We acknowledge several potential limitations of this study. First, we note that some variables in the model may suffer from issues of construct validity. It is likely that the six variables used to capture different types of internal and external factors do not capture the range of potential influences. Additionally, since these data are taken from the applications to acceleration programs, it is possible that entrepreneurs may overstate or understate their responses to certain questions, due to social desirability bias.

We caution against drawing any causal inference through this study, which aims to be the first step in identifying potential antecedents of SPM practices in this field. We acknowledge that there are other factors that may influence social enterprises to adopt SPM practices that are not captured in this model, and the cross-sectional nature of the data makes it difficult to establish causal inference. While we can determine that some of the variable constructs (prior work experience, prior founding experience, legal status) occurred before the adoption of SPM practices, others (such as receiving grant funding or participating in an accelerator program) could also have occurred during or after the adoption of SPM practices, which could raise concerns of reverse causality.

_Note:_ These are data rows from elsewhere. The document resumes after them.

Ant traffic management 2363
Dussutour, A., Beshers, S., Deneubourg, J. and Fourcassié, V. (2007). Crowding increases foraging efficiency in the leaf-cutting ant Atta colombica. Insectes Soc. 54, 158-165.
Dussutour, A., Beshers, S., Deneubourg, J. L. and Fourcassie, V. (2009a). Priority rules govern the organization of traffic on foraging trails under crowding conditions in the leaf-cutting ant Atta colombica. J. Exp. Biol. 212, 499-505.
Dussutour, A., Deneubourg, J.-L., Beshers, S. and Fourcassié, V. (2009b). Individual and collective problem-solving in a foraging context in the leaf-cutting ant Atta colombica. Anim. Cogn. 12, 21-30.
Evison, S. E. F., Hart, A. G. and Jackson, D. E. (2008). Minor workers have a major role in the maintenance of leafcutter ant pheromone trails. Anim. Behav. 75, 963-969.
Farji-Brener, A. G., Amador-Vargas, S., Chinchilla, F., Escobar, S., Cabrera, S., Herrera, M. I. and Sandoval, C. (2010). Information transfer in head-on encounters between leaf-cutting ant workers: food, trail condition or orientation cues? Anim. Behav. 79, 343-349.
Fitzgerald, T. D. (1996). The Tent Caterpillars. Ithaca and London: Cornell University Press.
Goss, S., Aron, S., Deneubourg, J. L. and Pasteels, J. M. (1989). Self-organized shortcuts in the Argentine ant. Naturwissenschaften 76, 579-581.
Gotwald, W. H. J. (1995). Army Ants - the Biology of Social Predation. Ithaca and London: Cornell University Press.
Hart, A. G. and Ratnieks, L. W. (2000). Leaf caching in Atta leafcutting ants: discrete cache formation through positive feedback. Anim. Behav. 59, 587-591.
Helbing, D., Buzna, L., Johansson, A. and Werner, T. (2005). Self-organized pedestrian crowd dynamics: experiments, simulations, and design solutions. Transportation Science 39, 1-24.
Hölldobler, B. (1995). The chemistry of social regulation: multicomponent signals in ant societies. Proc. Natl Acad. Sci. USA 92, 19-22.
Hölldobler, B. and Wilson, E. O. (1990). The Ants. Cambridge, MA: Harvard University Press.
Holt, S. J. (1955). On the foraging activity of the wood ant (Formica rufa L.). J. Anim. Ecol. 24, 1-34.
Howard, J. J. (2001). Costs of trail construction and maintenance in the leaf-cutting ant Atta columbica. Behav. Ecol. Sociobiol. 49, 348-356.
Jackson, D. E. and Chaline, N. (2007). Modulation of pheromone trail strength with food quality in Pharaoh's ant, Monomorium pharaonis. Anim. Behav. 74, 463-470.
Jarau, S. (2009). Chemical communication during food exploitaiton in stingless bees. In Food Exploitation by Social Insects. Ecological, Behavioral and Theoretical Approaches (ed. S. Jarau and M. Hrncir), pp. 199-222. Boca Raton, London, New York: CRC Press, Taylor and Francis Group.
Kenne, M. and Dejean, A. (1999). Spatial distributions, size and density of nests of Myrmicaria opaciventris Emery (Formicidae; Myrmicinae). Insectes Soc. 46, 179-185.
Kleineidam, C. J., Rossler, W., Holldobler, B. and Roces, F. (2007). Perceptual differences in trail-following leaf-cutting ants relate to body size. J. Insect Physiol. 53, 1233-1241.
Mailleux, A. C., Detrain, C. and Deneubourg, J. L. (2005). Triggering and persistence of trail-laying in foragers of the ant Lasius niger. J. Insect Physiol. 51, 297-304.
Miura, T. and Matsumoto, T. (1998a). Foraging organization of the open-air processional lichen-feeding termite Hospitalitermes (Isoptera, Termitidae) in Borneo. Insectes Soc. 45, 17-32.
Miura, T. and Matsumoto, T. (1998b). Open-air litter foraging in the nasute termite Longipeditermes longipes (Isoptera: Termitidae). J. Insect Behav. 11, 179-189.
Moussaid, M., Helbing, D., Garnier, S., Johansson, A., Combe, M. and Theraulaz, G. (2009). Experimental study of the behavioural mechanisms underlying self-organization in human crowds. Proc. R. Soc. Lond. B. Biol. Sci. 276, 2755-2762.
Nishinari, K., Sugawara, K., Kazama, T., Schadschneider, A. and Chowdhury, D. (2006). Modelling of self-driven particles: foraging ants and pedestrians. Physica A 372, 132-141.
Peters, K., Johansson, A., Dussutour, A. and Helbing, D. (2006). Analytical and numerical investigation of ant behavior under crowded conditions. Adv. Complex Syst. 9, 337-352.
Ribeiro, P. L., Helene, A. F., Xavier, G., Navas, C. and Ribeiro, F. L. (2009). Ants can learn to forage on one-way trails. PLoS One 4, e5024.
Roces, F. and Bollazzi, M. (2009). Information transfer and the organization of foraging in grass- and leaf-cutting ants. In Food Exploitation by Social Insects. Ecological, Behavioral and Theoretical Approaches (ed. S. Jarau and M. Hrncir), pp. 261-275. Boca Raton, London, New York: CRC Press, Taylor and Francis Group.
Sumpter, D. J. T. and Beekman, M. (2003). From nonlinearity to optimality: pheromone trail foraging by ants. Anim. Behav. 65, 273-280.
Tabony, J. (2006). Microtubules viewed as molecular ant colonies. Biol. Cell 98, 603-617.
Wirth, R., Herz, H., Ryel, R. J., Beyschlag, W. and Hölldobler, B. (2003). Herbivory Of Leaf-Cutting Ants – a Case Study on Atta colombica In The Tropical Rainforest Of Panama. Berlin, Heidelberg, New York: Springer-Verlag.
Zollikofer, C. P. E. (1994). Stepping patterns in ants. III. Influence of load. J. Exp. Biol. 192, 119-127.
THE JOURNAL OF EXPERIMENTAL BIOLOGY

We suggest that further analysis using panel data and quasi-experimental methods (such as difference-in-difference) may address many of the internal validity issues that are present in this study. Finally, we note that the sample used for this analysis is based on data collected from self-identified social enterprises applying to be part of incubation or acceleration programs and is not representative of the broader population of social enterprises. Therefore, we caution against generalizing too broadly from any analysis in this study, and acknowledge the need to replicate the analysis with other samples, when possible.

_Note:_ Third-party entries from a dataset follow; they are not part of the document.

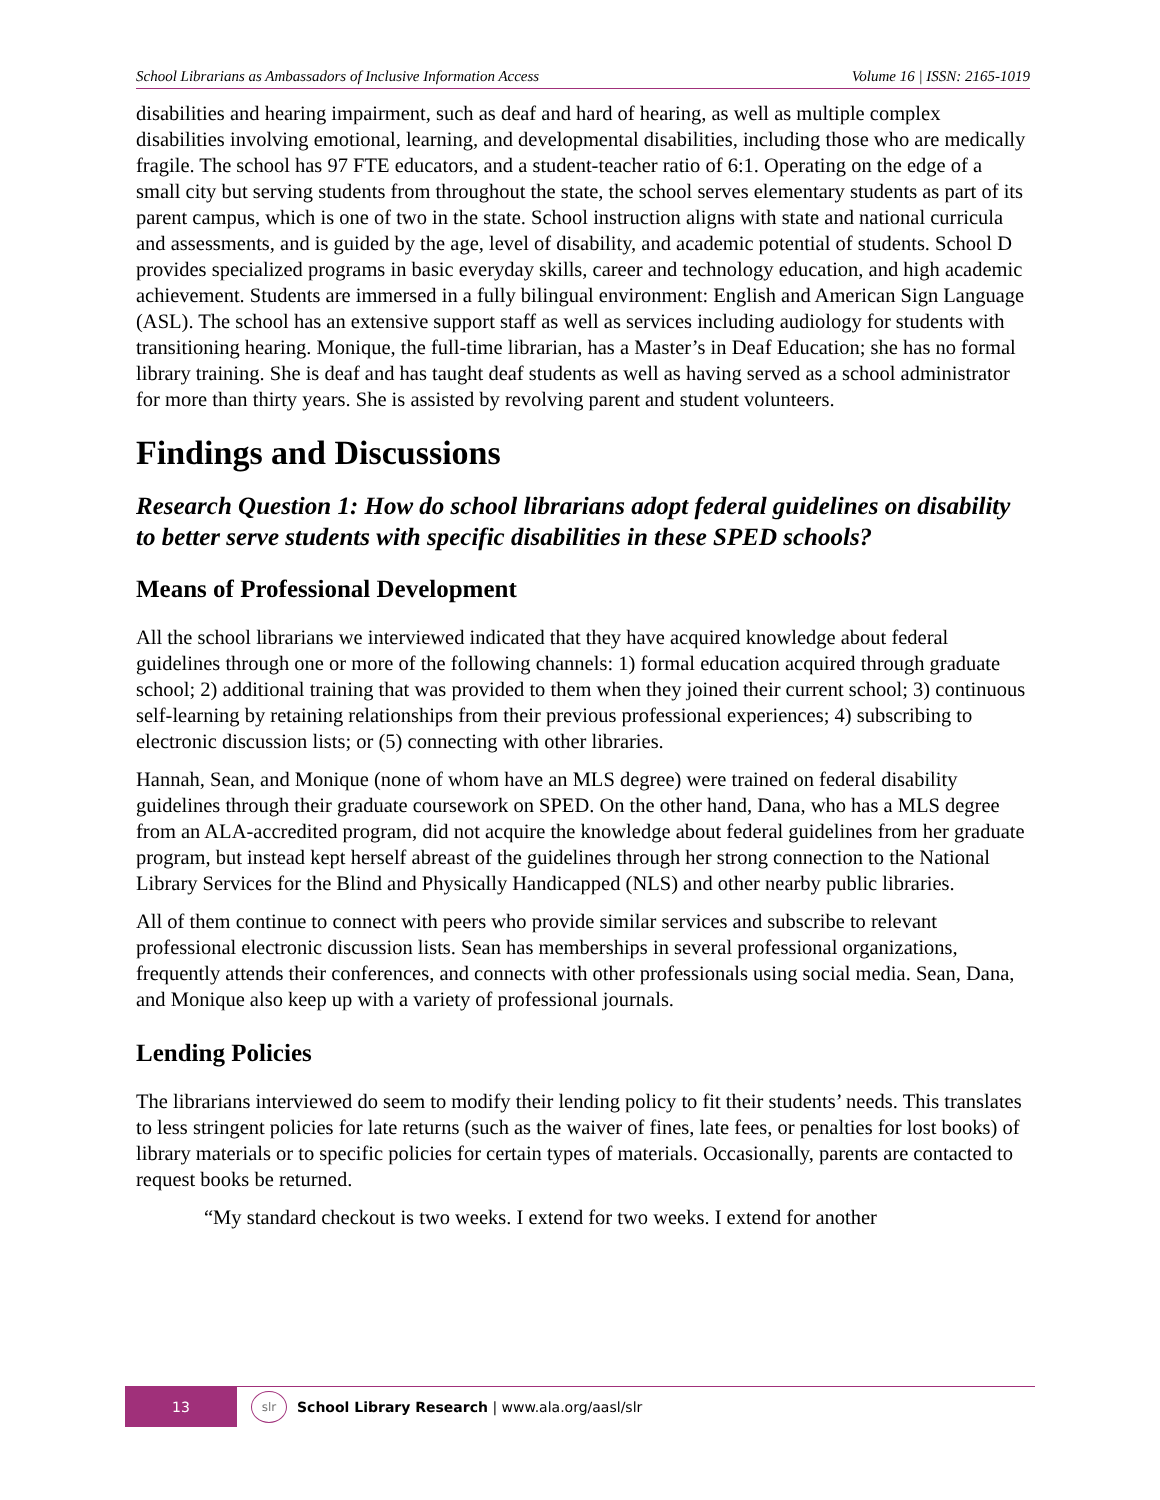School Librarians as Ambassadors of Inclusive Information Access Volume 16 | ISSN: 2165-1019
disabilities and hearing impairment, such as deaf and hard of hearing, as well as multiple complex disabilities involving emotional, learning, and developmental disabilities, including those who are medically fragile. The school has 97 FTE educators, and a student-teacher ratio of 6:1. Operating on the edge of a small city but serving students from throughout the state, the school serves elementary students as part of its parent campus, which is one of two in the state. School instruction aligns with state and national curricula and assessments, and is guided by the age, level of disability, and academic potential of students. School D provides specialized programs in basic everyday skills, career and technology education, and high academic achievement. Students are immersed in a fully bilingual environment: English and American Sign Language (ASL). The school has an extensive support staff as well as services including audiology for students with transitioning hearing. Monique, the full-time librarian, has a Master’s in Deaf Education; she has no formal library training. She is deaf and has taught deaf students as well as having served as a school administrator for more than thirty years. She is assisted by revolving parent and student volunteers.
Findings and Discussions
Research Question 1: How do school librarians adopt federal guidelines on disability to better serve students with specific disabilities in these SPED schools?
Means of Professional Development
All the school librarians we interviewed indicated that they have acquired knowledge about federal guidelines through one or more of the following channels: 1) formal education acquired through graduate school; 2) additional training that was provided to them when they joined their current school; 3) continuous self-learning by retaining relationships from their previous professional experiences; 4) subscribing to electronic discussion lists; or (5) connecting with other libraries.
Hannah, Sean, and Monique (none of whom have an MLS degree) were trained on federal disability guidelines through their graduate coursework on SPED. On the other hand, Dana, who has a MLS degree from an ALA-accredited program, did not acquire the knowledge about federal guidelines from her graduate program, but instead kept herself abreast of the guidelines through her strong connection to the National Library Services for the Blind and Physically Handicapped (NLS) and other nearby public libraries.
All of them continue to connect with peers who provide similar services and subscribe to relevant professional electronic discussion lists. Sean has memberships in several professional organizations, frequently attends their conferences, and connects with other professionals using social media. Sean, Dana, and Monique also keep up with a variety of professional journals.
Lending Policies
The librarians interviewed do seem to modify their lending policy to fit their students’ needs. This translates to less stringent policies for late returns (such as the waiver of fines, late fees, or penalties for lost books) of library materials or to specific policies for certain types of materials. Occasionally, parents are contacted to request books be returned.
“My standard checkout is two weeks. I extend for two weeks. I extend for another
13
slr
School Library Research | www.ala.org/aasl/slr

Despite these limitations, this study makes an important first step at building quantitative evidence on SPM practices in social enterprise and builds on a nascent but growing body of literature on the topic. Our study makes contributions to both the theory and practice of social performance measurement in social enterprise. Regarding theory, it extends the study of SPM to organizations with dual objectives and provides a new theoretical perspective to study this important topic in social enterprise. The study also offers new insights on the influence of the nonprofit sector on social enterprise, while illustrating key differences between the two fields through its empirical findings. Finally, the findings related to the influence of accelerators on the adoption of SPM practices suggests new approaches for practitioners and funders that support social enterprises to develop more targeted training programs for the sector.

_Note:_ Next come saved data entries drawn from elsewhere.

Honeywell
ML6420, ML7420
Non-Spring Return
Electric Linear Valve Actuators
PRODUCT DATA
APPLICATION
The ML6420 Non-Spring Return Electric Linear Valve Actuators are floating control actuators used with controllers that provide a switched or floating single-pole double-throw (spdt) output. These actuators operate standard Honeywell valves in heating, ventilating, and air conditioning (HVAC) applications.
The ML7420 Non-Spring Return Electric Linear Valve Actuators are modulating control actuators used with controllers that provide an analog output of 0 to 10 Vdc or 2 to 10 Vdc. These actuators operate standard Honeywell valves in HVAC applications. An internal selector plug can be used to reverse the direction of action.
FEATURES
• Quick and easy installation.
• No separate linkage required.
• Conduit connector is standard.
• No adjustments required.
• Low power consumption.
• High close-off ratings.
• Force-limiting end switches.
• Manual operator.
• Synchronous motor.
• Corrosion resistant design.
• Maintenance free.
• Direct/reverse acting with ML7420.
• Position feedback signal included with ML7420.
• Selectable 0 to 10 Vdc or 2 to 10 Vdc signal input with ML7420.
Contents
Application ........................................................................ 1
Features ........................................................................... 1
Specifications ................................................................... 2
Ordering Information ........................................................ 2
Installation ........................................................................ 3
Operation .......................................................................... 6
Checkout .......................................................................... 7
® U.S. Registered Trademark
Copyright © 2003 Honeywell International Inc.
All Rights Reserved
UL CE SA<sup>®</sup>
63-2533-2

Additionally, our findings also pose some interesting questions for future research on this topic. First, if indeed, social enterprises with closer ties to the nonprofit sector are more likely to measure their social performance, are they truly adopting these practices to “improve” their social impact, or simply because of the norms that they have been influenced by in the past? Second, how do social enterprises use social and financial performance measurement? Are these measurement approaches integrated, or decoupled from each other? Finally, while this study has focused on external factors that would be characterized by relationships with organizations at the same or higher levels of accountability (to existing funders, potential funders, peers, etc.), it will be important to also examine this topic in the context of “downward” accountability to the beneficiaries of the social enterprise (Ebrahim et al. 2014). We believe that future quantitative and qualitative research can help to address these questions and improve our understanding of the social performance of these organizations, and effective ways to measure it.